Could metformin raise mortality rates in diabetes patients?
In a new study by a Belgian research team at the University of Leuven, data from 115,896 patients using glucose lowering agents were extracted from healthcare databases to investigate the effect of these drugs on mortality. Patients treated with the different studied glucose lowering agents (metformin, insulin, sulfonylurea and combinations of these) were compared to controls matched for age, gender, heart disease risk and drug treatment for heart disease. The control population was not using glucose lowering agents. Highest 5-year mortality was found in patients treated with insulin (23.8%), followed by sulfonylurea (4.1%). Patients treated with metformin had a nonsignificant increase in 5-year mortality of 0.3%. The same trend was observed for patients with a history of heart disease. Finally, all combination therapies lead to an increase in 5-year mortality. This study confirms results from multiple previous studies, however it should be pointed out that this study also has some limitations. It is possible that patients started on metformin monotherapy are those with the mildest form of diabetes while sicker patients receive insulin, sulfonylureas or combination therapies. Another source of bias is that metformin therapy is contra-indicated for patients suffering from chronic kidney disease. So patients in this high mortality group will be found in the insulin, sulfonylurea or combination of insulin and sulfonylurea groups.
However, there was also a recent opinion piece published in the British Medical Journal (BMJ) that pointed out several methodological shortcomings in the UK Prospective Diabetes Study. The authors refer to a meta-analysis of randomized controlled studies that they published in 2012 in PLoS Medicine that found no benefit of metformin therapy in reducing mortality in type 2 diabetes. The problem with most randomized controlled trials included in this meta-analysis is that they were never intended to study mortality. Rather most trials included were short term, intended to compare the efficacy of metformin to other glucose lowering treatments. The longest term study included in their meta-analysis was the UK Prospective Diabetes Study lasting over 10 years and this one showed a reduction in mortality. The shortest studies included were two studies lasting just 4 months, a period that is highly unlikely to yield any effect on mortality. A further limitation is that both of these short studies compared the combination of metformin with sulfonylurea with sulfonylurea alone. As we saw in the new Belgian study, the beneficial effects of metformin seem to disappear when metformin is combined with sulfonylurea treatment. Another noteworthy study used in their meta-analysis is the COSMIC trial. This is the trial with the highest number of subjects studied, 7227 participants in the metformin arm. In this trial metformin reduced mortality, although with a follow-up of only 1 year this trial is also very short.

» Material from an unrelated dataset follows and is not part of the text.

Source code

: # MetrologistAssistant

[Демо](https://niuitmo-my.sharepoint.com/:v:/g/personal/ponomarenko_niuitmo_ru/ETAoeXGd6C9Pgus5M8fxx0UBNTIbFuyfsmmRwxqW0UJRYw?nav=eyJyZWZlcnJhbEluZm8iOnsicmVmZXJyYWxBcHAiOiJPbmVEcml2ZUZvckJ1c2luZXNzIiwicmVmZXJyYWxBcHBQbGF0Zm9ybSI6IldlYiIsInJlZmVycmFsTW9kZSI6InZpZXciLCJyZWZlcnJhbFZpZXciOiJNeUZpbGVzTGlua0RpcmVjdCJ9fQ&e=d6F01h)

A positive effect on your microbiome
A few years ago, David Gems and colleagues showed that metformin extended the lifespan of roundworms by influencing the metabolism of bacteria that live inside the gut and also serve as the food source for the worm. In a new paper published in Nature, researchers show that metformin also influences the bacteria living in the human gut of people with type 2 diabetes. The production of health-promoting short-chain fatty acids by gut bacteria is increased in patients taking metformin. On the downside, metformin also increases the abundance of Escherichia species and this could possibly explain some of the side effects observed during metformin therapy.
Despite the fact that metformin is approaching its 60th birthday the drug continues to be a fascinating research topic.